Exclusion criteria	1. Intracranial haemorrhage and haemorrhagic cerebral infarction.
	2. Thrombolysis for ischaemic stroke.
	3. Allergy to clopidogrel and/or aspirin.
	4. Severe systemic disease (such as severe infection, severe hepatic and renal dysfunction).
	5. Clear indication for anticoagulation (cardiac source of embolism, atrial fibrillation, mechanical cardiac valves, deep venous thrombosis, pulmonary embolism).
	6. History of intracranial haemorrhage.
	7. Planned treatment with non-steroidal anti-inflammatory drugs to affect platelet function.
	8. Anticoagulation within 10 days.
	9. Gastrointestinal bleed or major surgery within 3 months.
	10. Planned or likely revascularisation (any angioplasty or vascular surgery) within the next 3 months.
	11. Planned surgery or intervention to stop antiplatelet therapy.
	12. Ischaemic stroke induced by angiography or surgery.
	13. Pregnancy or childbirth within the previous 4 weeks.
	14. Patients who have been treated with any other investigational drug within 3 months of enrolment.
	15. Severe non-cardiovascular comorbidity with life expectancy <3 months.

Open in a new tab

AHA, American Heart Association; ASA, American Stroke Association; mRS, modified Rankin Scale; NIHSS, National Institutes of Health Stroke Scale.

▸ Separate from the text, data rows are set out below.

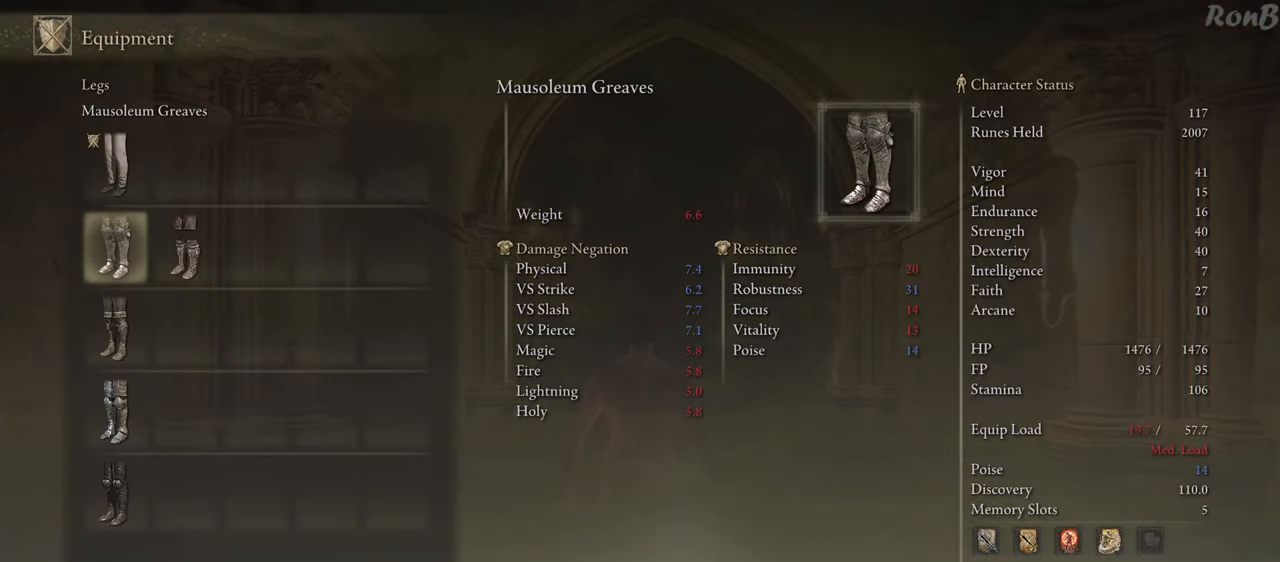
{"buttons": ["DPAD_RIGHT"], "left_stick": "center", "right_stick": "center", "events": [[467, "DPAD_RIGHT", "down"]]}
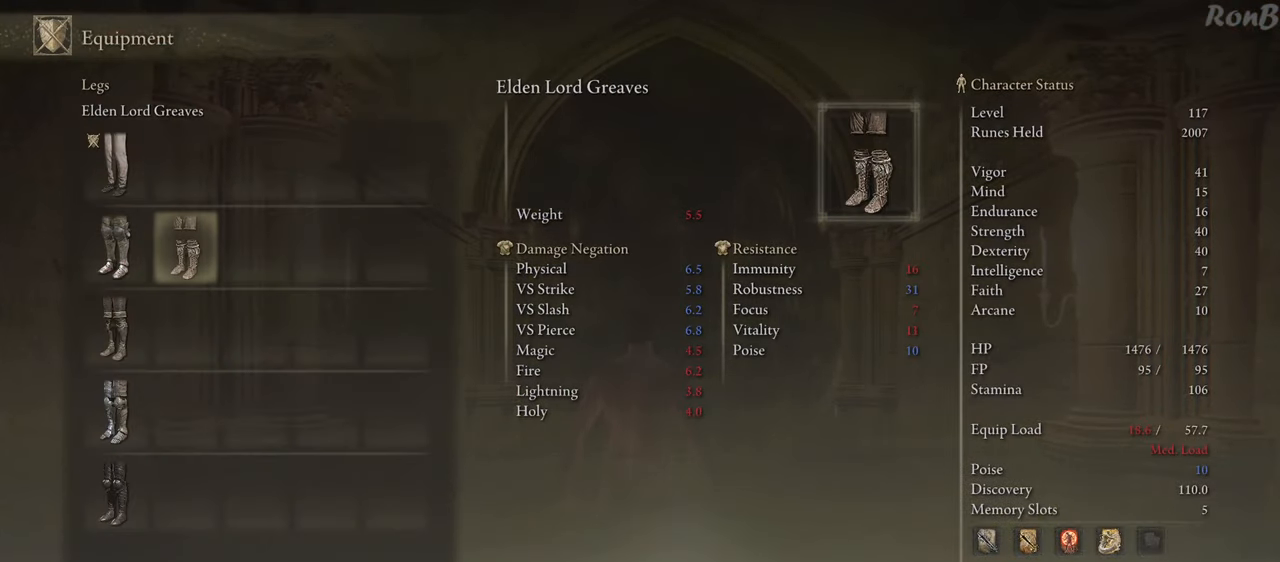
{"buttons": [], "left_stick": "center", "right_stick": "center", "events": [[67, "DPAD_RIGHT", "up"], [283, "DPAD_LEFT", "down"], [417, "DPAD_LEFT", "up"]]}
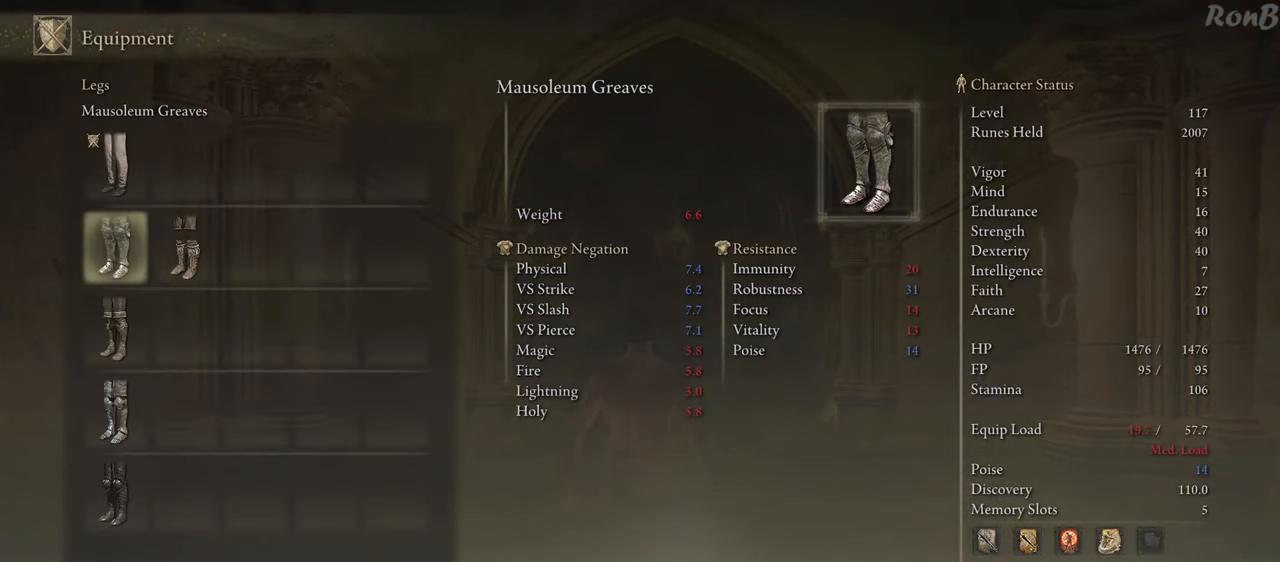
{"buttons": [], "left_stick": "center", "right_stick": "center", "events": [[50, "DPAD_DOWN", "down"], [150, "DPAD_DOWN", "up"], [350, "DPAD_DOWN", "down"], [467, "DPAD_DOWN", "up"]]}
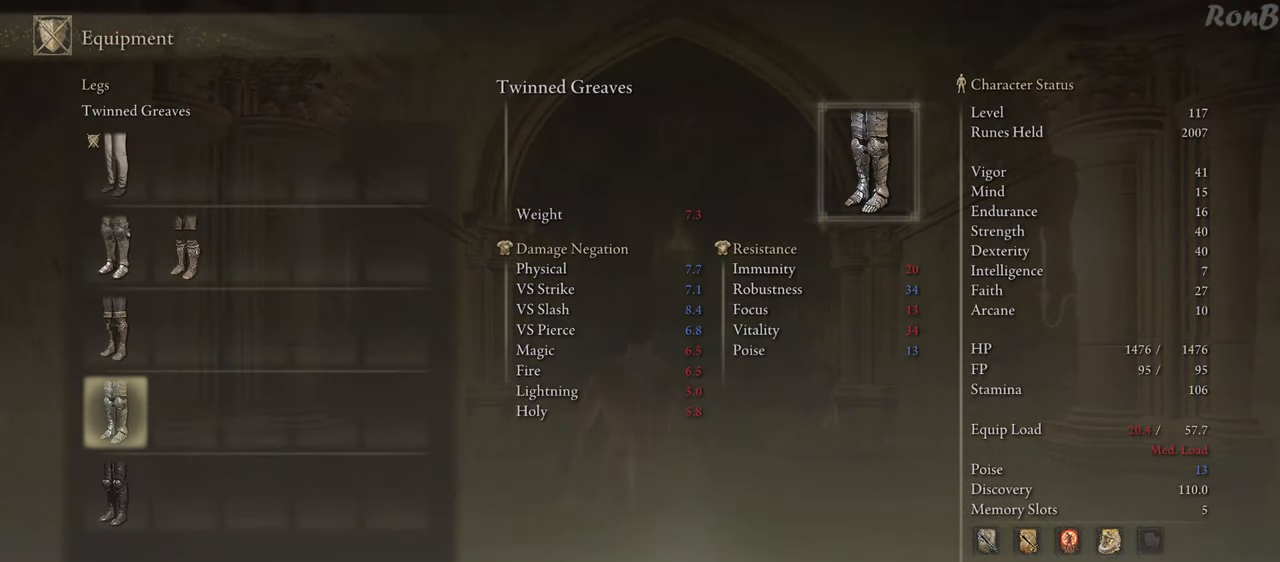
{"buttons": [], "left_stick": "center", "right_stick": "center", "events": [[67, "DPAD_DOWN", "down"], [150, "DPAD_DOWN", "up"]]}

Randomisation and open-label

After eligibility assessment, a randomisation list will be generated with a computer. A treatment allocation identification number to each enrolled patient will be provided by a random number generator. All participants and physicians will not be blinded to treatment assignment, and an open-label design will be chosen for the present study.

Interventions

The clopidogrel plus aspirin group will receive a 300 mg loading dose of clopidogrel, followed by clopidogrel 75 mg/day and aspirin 100 mg/day from day 2 to day 14, and followed by clopidogrel 75 mg/day or aspirin 100 mg/day from day 15 to day 90.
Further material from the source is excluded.